### Data provided

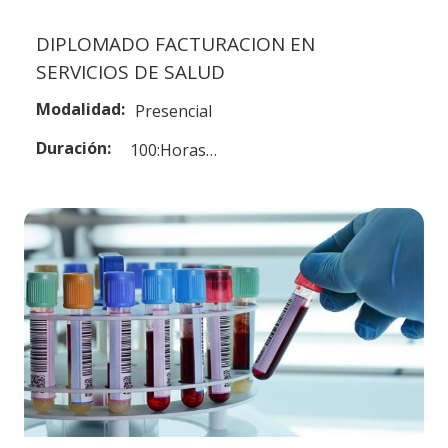
DIPLOMADO FACTURACION EN
SERVICIOS DE SALUD
Modalidad:
Presencial
Duración:
100:Horas…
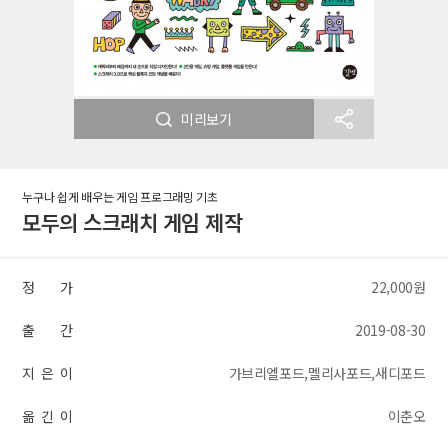
미리보기
누구나 쉽게 배우는 게임 프로그래밍 기초
모두의 스크래치 게임 제작
정 가
22,000원
출 간
2019-08-30
지 은 이
가브리엘포드,멜리사포드,새디포드
옮 긴 이
이춘오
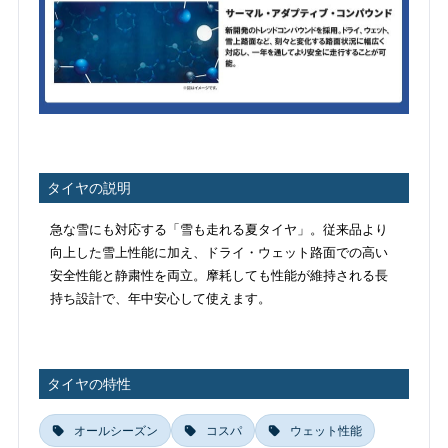
タイヤの説明
急な雪にも対応する「雪も走れる夏タイヤ」。従来品より
向上した雪上性能に加え、ドライ・ウェット路面での高い
安全性能と静粛性を両立。摩耗しても性能が維持される長
持ち設計で、年中安心して使えます。
タイヤの特性
オールシーズン
コスパ
ウェット性能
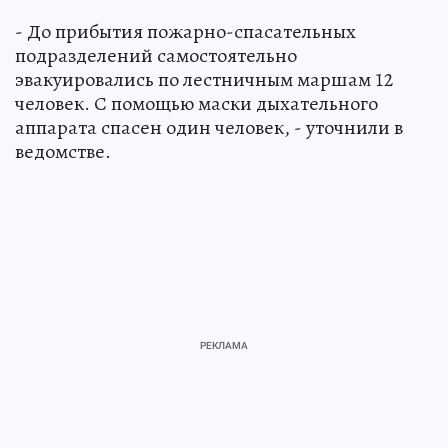
- До прибытия пожарно-спасательных
подразделений самостоятельно
эвакуировались по лестничным маршам 12
человек. С помощью маски дыхательного
аппарата спасен один человек, - уточнили в
ведомстве.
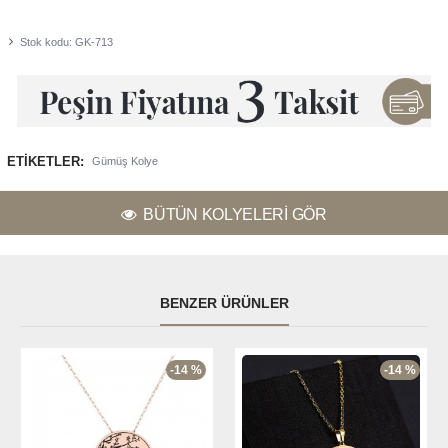
Stok kodu:
GK-713
ETIKETLER:
Gümüş Kolye
BÜTÜN KOLYELERI GÖR
BENZER ÜRÜNLER
-14 %
-14 %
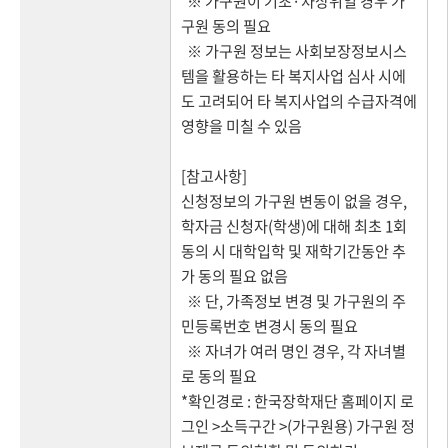
※ 가구원이 기초·차상위일 경우 가
구원 동의 필요
※ 가구원 정보는 사회보장정보시스
템을 활용하는 타 복지사업 심사 시에
도 고려되어 타 복지사업의 수급자격에
영향을 미칠 수 있음
[참고사항]
신청정보의 가구원 변동이 없을 경우,
학자금 신청자(학생)에 대해 최초 1회
동의 시 대학입학 및 재학기간동안 추
가 동의 필요 없음
※ 단, 가족정보 변경 및 가구원의 주
민등록번호 변경시 동의 필요
※ 자녀가 여러 명인 경우, 각 자녀별
로 동의 필요
*확인경로 : 한국장학재단 홈페이지 로
그인 >소득구간 >(가구원용) 가구원 정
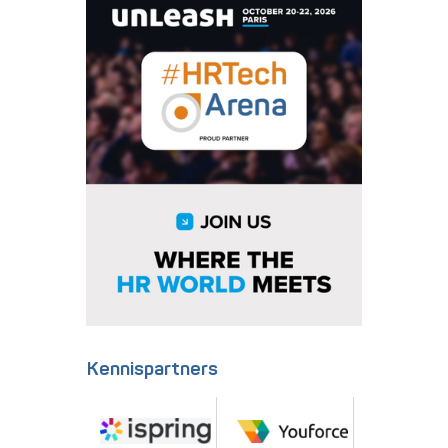
Kennispartners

######

Directive: Repeat each entry above word for word, leaving every picture out.

Reply to the task:
DIPLOMADO FACTURACION EN
SERVICIOS DE SALUD
Modalidad:
Presencial
Duración:
100:Horas…
미리보기
누구나 쉽게 배우는 게임 프로그래밍 기초
모두의 스크래치 게임 제작
정 가
22,000원
출 간
2019-08-30
지 은 이
가브리엘포드,멜리사포드,새디포드
옮 긴 이
이춘오
タイヤの説明
急な雪にも対応する「雪も走れる夏タイヤ」。従来品より
向上した雪上性能に加え、ドライ・ウェット路面での高い
安全性能と静粛性を両立。摩耗しても性能が維持される長
持ち設計で、年中安心して使えます。
タイヤの特性
オールシーズン
コスパ
ウェット性能
- До прибытия пожарно-спасательных
подразделений самостоятельно
эвакуировались по лестничным маршам 12
человек. С помощью маски дыхательного
аппарата спасен один человек, - уточнили в
ведомстве.
Stok kodu:
GK-713
ETIKETLER:
Gümüş Kolye
BÜTÜN KOLYELERI GÖR
BENZER ÜRÜNLER
-14 %
-14 %
※ 가구원이 기초·차상위일 경우 가
구원 동의 필요
※ 가구원 정보는 사회보장정보시스
템을 활용하는 타 복지사업 심사 시에
도 고려되어 타 복지사업의 수급자격에
영향을 미칠 수 있음
[참고사항]
신청정보의 가구원 변동이 없을 경우,
학자금 신청자(학생)에 대해 최초 1회
동의 시 대학입학 및 재학기간동안 추
가 동의 필요 없음
※ 단, 가족정보 변경 및 가구원의 주
민등록번호 변경시 동의 필요
※ 자녀가 여러 명인 경우, 각 자녀별
로 동의 필요
*확인경로 : 한국장학재단 홈페이지 로
그인 >소득구간 >(가구원용) 가구원 정
Kennispartners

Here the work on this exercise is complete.